Records:
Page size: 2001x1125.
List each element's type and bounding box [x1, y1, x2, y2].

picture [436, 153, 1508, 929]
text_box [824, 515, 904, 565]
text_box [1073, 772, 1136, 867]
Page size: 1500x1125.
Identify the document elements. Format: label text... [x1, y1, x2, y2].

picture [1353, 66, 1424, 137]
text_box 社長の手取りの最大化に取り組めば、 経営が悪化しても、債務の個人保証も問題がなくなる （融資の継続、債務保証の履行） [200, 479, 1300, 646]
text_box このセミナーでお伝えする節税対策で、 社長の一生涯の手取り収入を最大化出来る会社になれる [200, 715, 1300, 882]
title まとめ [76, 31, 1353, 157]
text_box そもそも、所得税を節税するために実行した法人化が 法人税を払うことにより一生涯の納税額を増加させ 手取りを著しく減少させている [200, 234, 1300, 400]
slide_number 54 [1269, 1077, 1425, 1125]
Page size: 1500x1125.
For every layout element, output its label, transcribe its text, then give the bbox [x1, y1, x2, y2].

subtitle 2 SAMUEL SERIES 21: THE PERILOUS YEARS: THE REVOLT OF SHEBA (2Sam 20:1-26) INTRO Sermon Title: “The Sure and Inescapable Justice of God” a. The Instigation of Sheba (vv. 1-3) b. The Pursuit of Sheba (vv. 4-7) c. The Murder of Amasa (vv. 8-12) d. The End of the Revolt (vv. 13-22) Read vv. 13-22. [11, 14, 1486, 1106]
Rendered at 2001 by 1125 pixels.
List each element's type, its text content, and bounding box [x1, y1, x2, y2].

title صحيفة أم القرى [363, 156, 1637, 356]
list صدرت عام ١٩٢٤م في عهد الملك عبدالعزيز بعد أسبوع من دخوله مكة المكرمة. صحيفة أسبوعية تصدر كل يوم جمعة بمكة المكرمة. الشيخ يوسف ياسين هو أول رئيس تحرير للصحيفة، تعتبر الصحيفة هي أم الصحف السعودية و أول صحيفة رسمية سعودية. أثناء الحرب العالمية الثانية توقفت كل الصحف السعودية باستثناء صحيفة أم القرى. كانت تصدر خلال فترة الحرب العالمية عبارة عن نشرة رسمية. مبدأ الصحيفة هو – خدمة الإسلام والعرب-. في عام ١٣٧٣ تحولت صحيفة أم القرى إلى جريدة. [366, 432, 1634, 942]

Task description:
Set down each entry above again exactly as it reads.

Task result:
Page size: 2001x1125.
List each element's type and bounding box [x1, y1, x2, y2].

picture [436, 153, 1508, 929]
text_box [824, 515, 904, 565]
text_box [1073, 772, 1136, 867]
Page size: 1500x1125.
Identify the document elements. Format: label text... [x1, y1, x2, y2].

picture [1353, 66, 1424, 137]
text_box 社長の手取りの最大化に取り組めば、 経営が悪化しても、債務の個人保証も問題がなくなる （融資の継続、債務保証の履行） [200, 479, 1300, 646]
text_box このセミナーでお伝えする節税対策で、 社長の一生涯の手取り収入を最大化出来る会社になれる [200, 715, 1300, 882]
title まとめ [76, 31, 1353, 157]
text_box そもそも、所得税を節税するために実行した法人化が 法人税を払うことにより一生涯の納税額を増加させ 手取りを著しく減少させている [200, 234, 1300, 400]
slide_number 54 [1269, 1077, 1425, 1125]
Page size: 1500x1125.
For every layout element, output its label, transcribe its text, then give the bbox [x1, y1, x2, y2].

subtitle 2 SAMUEL SERIES 21: THE PERILOUS YEARS: THE REVOLT OF SHEBA (2Sam 20:1-26) INTRO Sermon Title: “The Sure and Inescapable Justice of God” a. The Instigation of Sheba (vv. 1-3) b. The Pursuit of Sheba (vv. 4-7) c. The Murder of Amasa (vv. 8-12) d. The End of the Revolt (vv. 13-22) Read vv. 13-22. [11, 14, 1486, 1106]
Rendered at 2001 by 1125 pixels.
List each element's type, its text content, and bounding box [x1, y1, x2, y2].

title صحيفة أم القرى [363, 156, 1637, 356]
list صدرت عام ١٩٢٤م في عهد الملك عبدالعزيز بعد أسبوع من دخوله مكة المكرمة. صحيفة أسبوعية تصدر كل يوم جمعة بمكة المكرمة. الشيخ يوسف ياسين هو أول رئيس تحرير للصحيفة، تعتبر الصحيفة هي أم الصحف السعودية و أول صحيفة رسمية سعودية. أثناء الحرب العالمية الثانية توقفت كل الصحف السعودية باستثناء صحيفة أم القرى. كانت تصدر خلال فترة الحرب العالمية عبارة عن نشرة رسمية. مبدأ الصحيفة هو – خدمة الإسلام والعرب-. في عام ١٣٧٣ تحولت صحيفة أم القرى إلى جريدة. [366, 432, 1634, 942]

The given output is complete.